* _Prompt_: Extend the passage on infant attention below, picking up after its final sentence.

* _Document segment_:
=======

Learn more about what we do by clicking on the links below.

Attention

Until infants can walk or crawl, the only way for them to explore their world on their terms is with their attention. Infants look at objects that interest them, they look in locations where they expect interesting things to happen, and they look longer at locations where surprising things occur. These capacities for attention are important, but our understanding of how they are controlled in the brain is limited. In particular, it is unclear whether the neural architecture of infant attention resembles the adult attention system. In my work, I showed that infants can robustly deploy attention and that this attention recruits similar, but not identical, neural systems in adults. In particular, we found evidence that frontal cortex is critical for supporting the reallocation of attention, providing evidence against the dogma that the frontal cortex is not functional or behaviorally relevant in infancy. Additionally, the non-overlap in recruited brain regions between infants and adults hints at the possibility that attention in infancy is supported by different component processes than adult attention.

=======

* _Entries provided_:
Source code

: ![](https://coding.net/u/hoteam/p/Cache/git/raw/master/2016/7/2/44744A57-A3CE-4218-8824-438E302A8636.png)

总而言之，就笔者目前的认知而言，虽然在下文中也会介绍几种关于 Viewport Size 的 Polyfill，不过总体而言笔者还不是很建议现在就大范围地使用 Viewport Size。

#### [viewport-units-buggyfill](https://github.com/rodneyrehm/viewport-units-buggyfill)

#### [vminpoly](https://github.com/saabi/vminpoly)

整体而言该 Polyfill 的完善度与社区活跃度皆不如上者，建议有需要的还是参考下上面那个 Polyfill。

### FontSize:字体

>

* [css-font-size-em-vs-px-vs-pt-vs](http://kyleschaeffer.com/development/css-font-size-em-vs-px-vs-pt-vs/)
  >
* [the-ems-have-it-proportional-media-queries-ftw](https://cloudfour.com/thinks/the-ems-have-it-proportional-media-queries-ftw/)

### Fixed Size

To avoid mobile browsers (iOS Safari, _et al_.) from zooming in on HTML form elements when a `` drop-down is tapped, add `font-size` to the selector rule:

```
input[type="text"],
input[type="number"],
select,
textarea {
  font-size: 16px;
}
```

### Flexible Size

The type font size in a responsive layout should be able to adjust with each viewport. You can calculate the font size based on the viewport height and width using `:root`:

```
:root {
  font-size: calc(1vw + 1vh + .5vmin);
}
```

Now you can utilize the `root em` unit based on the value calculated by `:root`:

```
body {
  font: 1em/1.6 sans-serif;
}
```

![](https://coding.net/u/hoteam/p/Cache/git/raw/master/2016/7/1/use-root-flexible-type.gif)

=======

* _Exercise answer_:
Research highlights:

Ellis, C. T., Skalaban, L. J., Yates, T. S., & Turk-Browne. N. B. (2021). Attention recruits frontal cortex in human infants. Proceedings of the National Academia of Sciences, 118 (12)e2021474118. PaperCodeData

Learning

Infancy is the time in our lives when we learn the most, including language, motor skills, and social relationships; yet, as adults, we remember none of the experiences that led to this learning. How is it possible that infants can learn without remembering? In adults, the hippocampus mediates learning by storing new information and slowly consolidating that information into cortex. However, how the infant brain mediates learning is less clear since infants appear to have limited memory of events and experiences, and the hippocampus has a protracted development into adolescence. In my research, I have investigated how the infant brain supports learning and memory. Statistical learning, the ability to extract regularities across episodes, is one type of learning I have focused on because it is thought to be foundational to learning during infancy (e.g., language acquisition). I showed that the infant hippocampus is involved in statistical learning, providing the first evidence that this region is functional in human infants as young as four months.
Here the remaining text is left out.